Trzeba było porozmawiać o tym z działaczami.
- Ale z kim? Jedynie z panem Kończalskim, który pełnił funkcję prezesa klubu... To do niego zgłaszaliśmy wszystkie problemy. Czasem budziliśmy go nawet w środku nocy. Prędzej można było również porozmawiać z Januszem Burzyńskim, który był wiceprezesem. Ale kiedy odszedł z klubu wszystko spoczęło na barkach Kończalskiego. Szkoda, że nie ma go już w klubie (zrezygnował z funkcji prezesa po zakończonym sezonie - przyp. red.). Zapewne dlatego, że nie umiał znaleźć wspólnego języka z resztą działaczy.
To aż takie trudne?
- Z pozostałymi żaden z zawodników nie umiał się porozumieć. W prowadzeniu i organizacji klubu jesteśmy daleko, daleko za już nie najlepszymi, ale nawet średnimi zespołami. W porównaniu z czołowymi drużynami dzieli nas przepaść.
Były konflikty. Gurtowski po przegranym meczu z Comarch/Cracovią o brązowy medal przed dwoma sezonami obrażał nas i powiedział, że sprzedaliśmy mecz. Później jeden z naszych zawodników trochę go poturbował. Ja zareagowałbym tak samo. To przykre.
Można w takiej atmosferze walczyć od jesieni o medal mistrzostw Polski? Przecież w klubie są ci sami zawodnicy, ci sami działacze...
- Oczywiście, że tak. Atmosfera do uprawiania tej dyscypliny sportu jest doskonała. Ale tylko w mieście. Są znakomici kibice - najlepsi w Polsce. Potrzeba jedynie prężnych ludzi do pracy w klubie. Takich, którzy grali kiedyś w hokeja i wiedzą na czym to wszystko polega. Musi być też współpraca na linii zarząd - zawodnicy. Tutaj na razie tego brakowało.

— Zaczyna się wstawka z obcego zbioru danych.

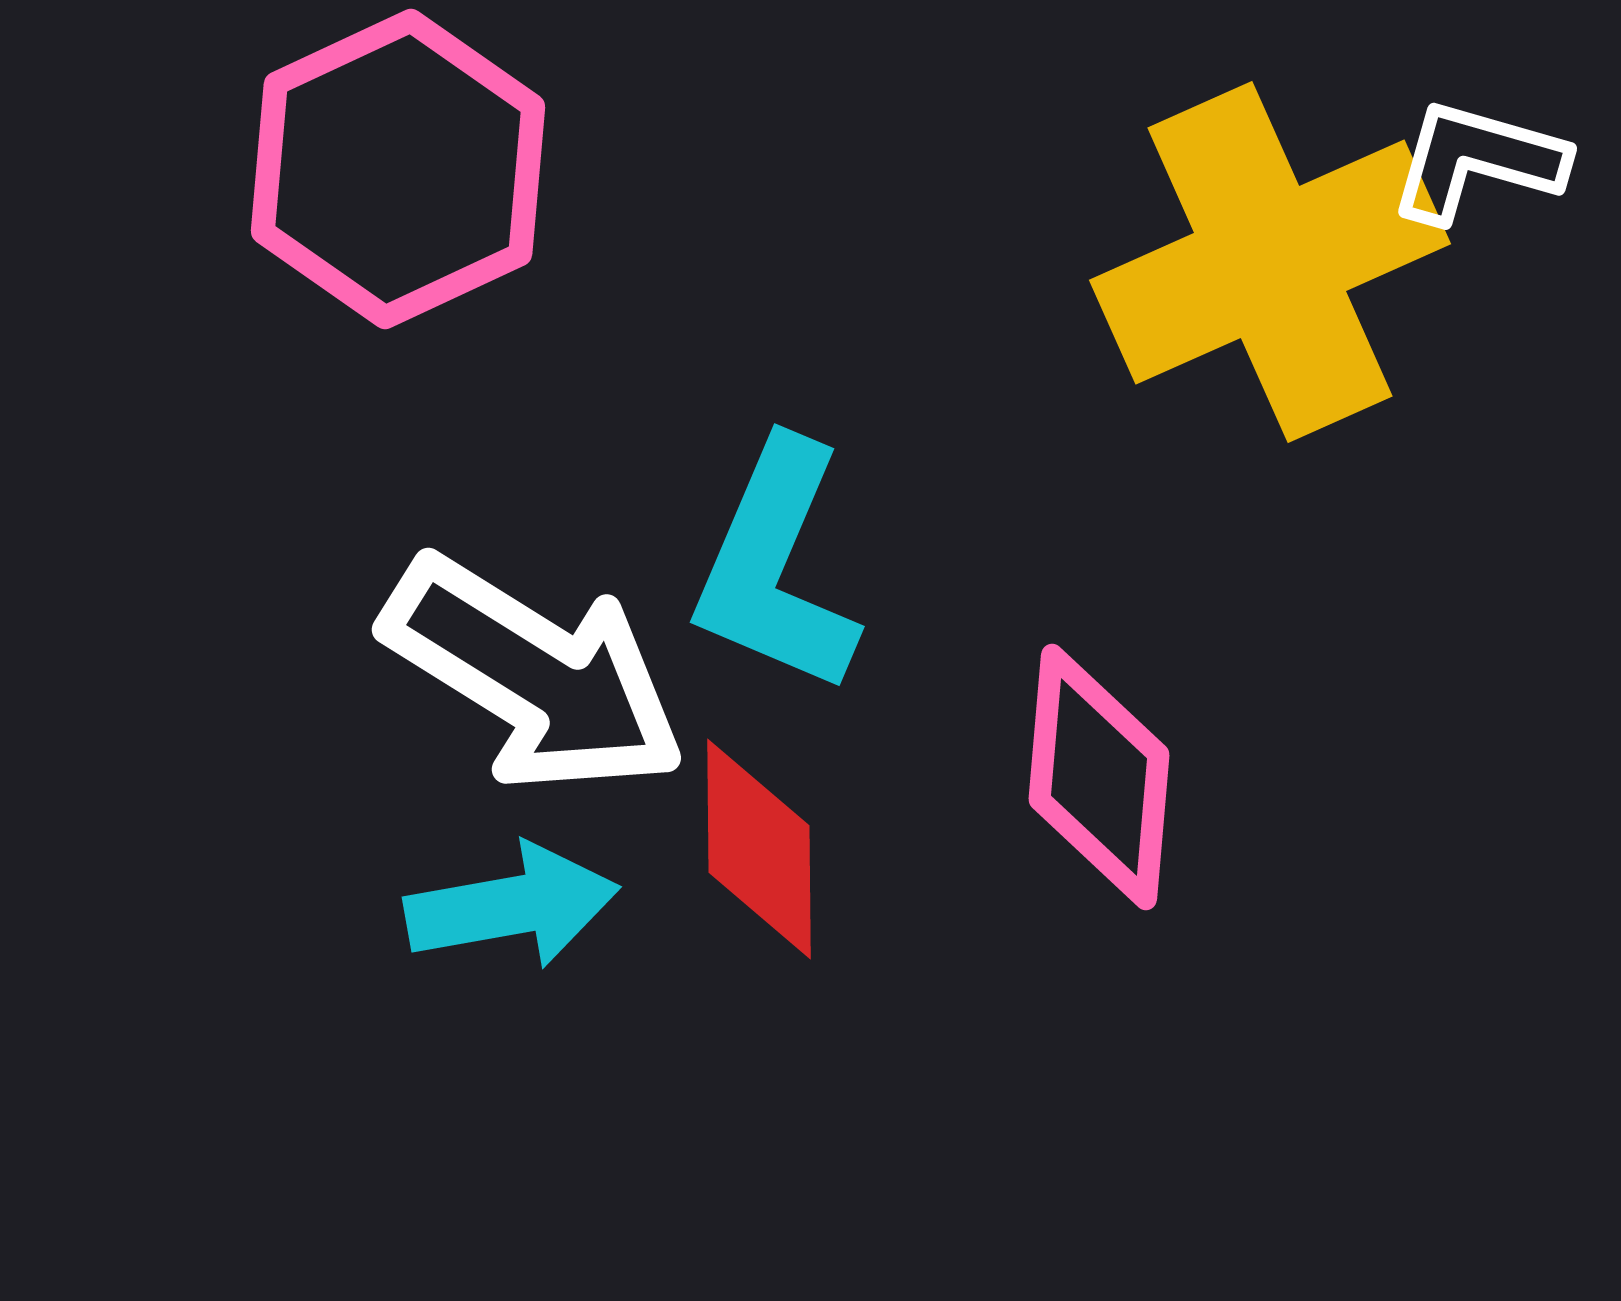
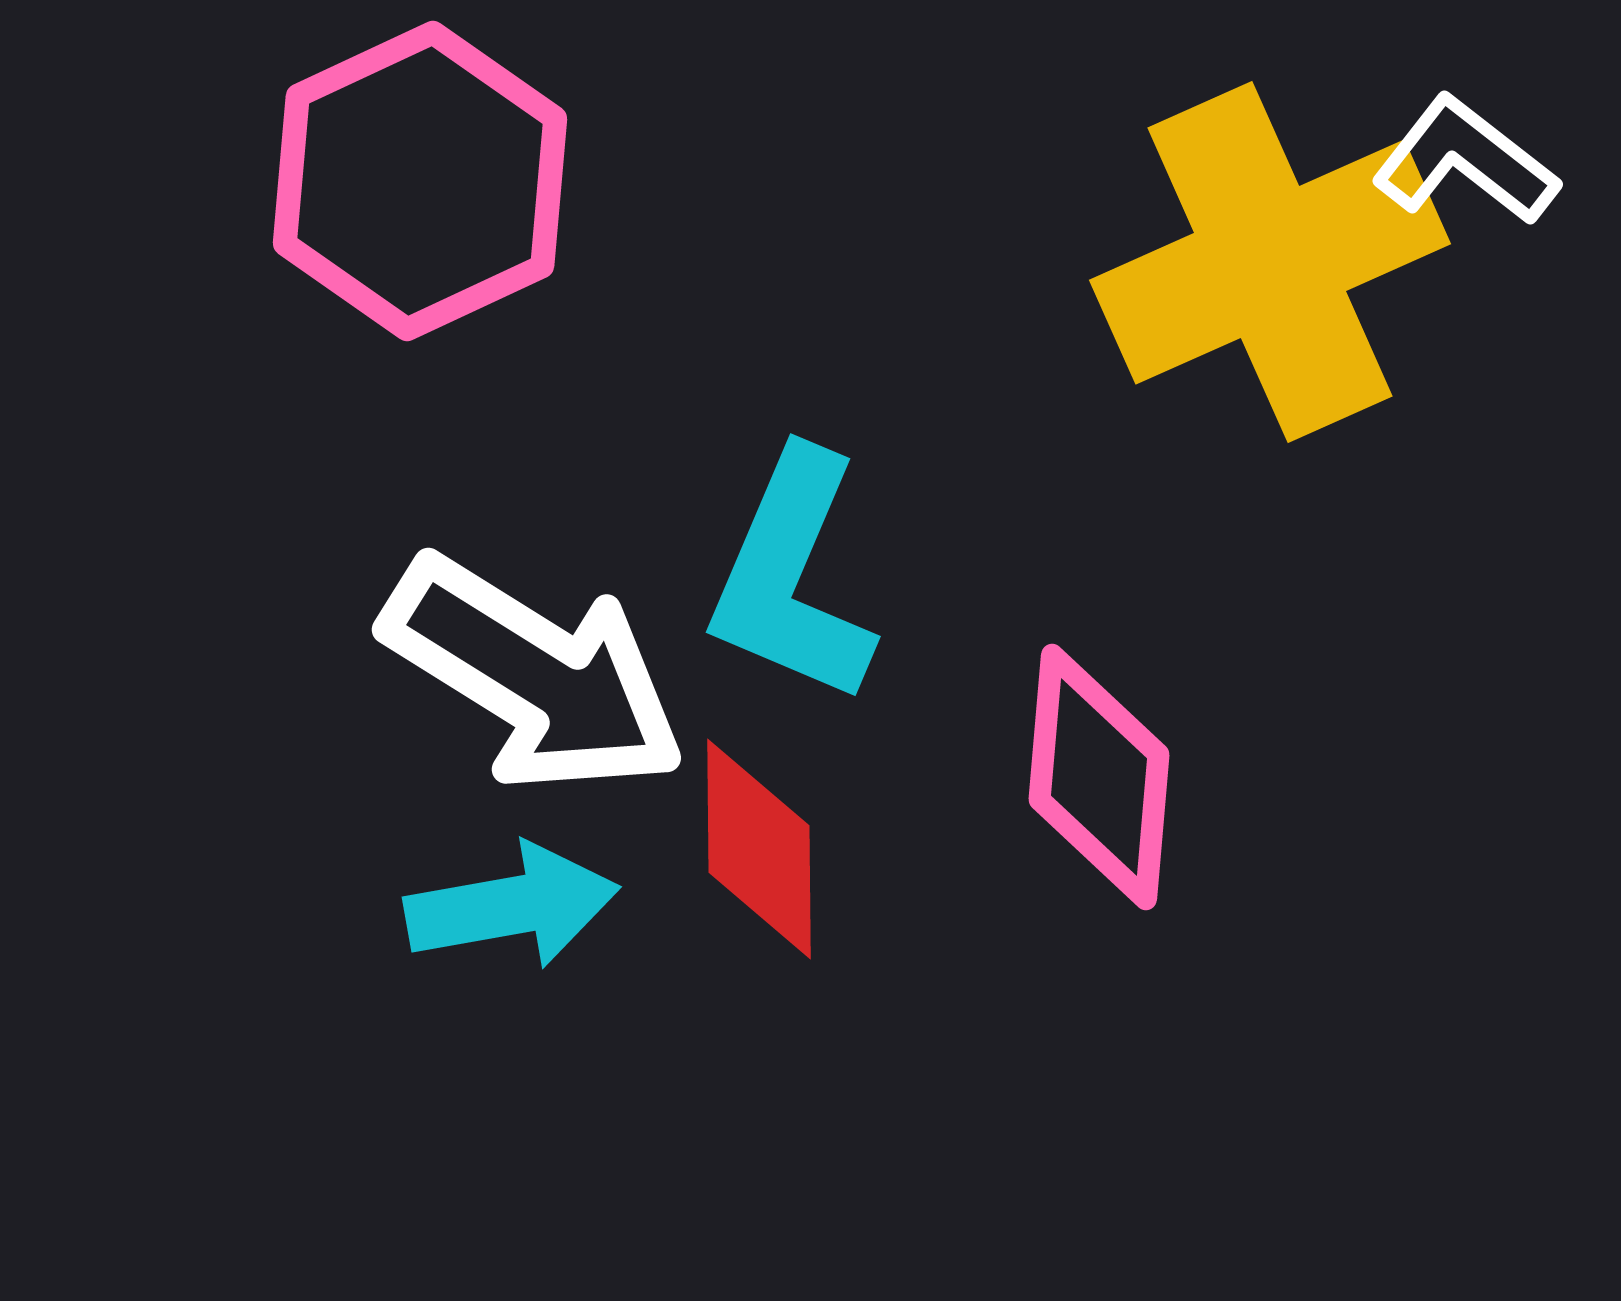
white L-shape: moved 12 px left; rotated 22 degrees clockwise
pink hexagon: moved 22 px right, 12 px down
cyan L-shape: moved 16 px right, 10 px down
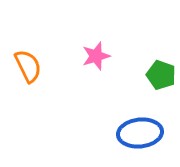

Zżyłem się z zawodnikami z drużyny, spędziłem tutaj mnóstwo cudownych chwil. Najbardziej żałuję, że nie udało nam się zdobyć medalu. Kibice zasłużyli na taką radość. Naprawdę szkoda, że nie udało mi się tego tutaj osiągnąć. Jestem bardzo wdzięczny panom Kończalskiemu i Burzyńskiemu. Oni zrobili wiele dla toruńskiego hokeja. Wiele ciepłych słów też chcę powiedzieć o Zdzisławie Buczelu i Wojciechu Rydlewskim (obaj już nie pracują w klubie - nieoficjalnie mówi się, że powodem były konflikty z innymi działaczami - przyp. red.). To były osoby, które kochały toruński hokej. Poświecały nie tylko swój czas, ale zdrowie i serce. Szkoda, że ich już tu nie ma.
*Daniel Laszkiewicz w ciągu dwóch sezonów dla toruńskiego klubu zdobył 31 bramek i zaliczył 27 asyst.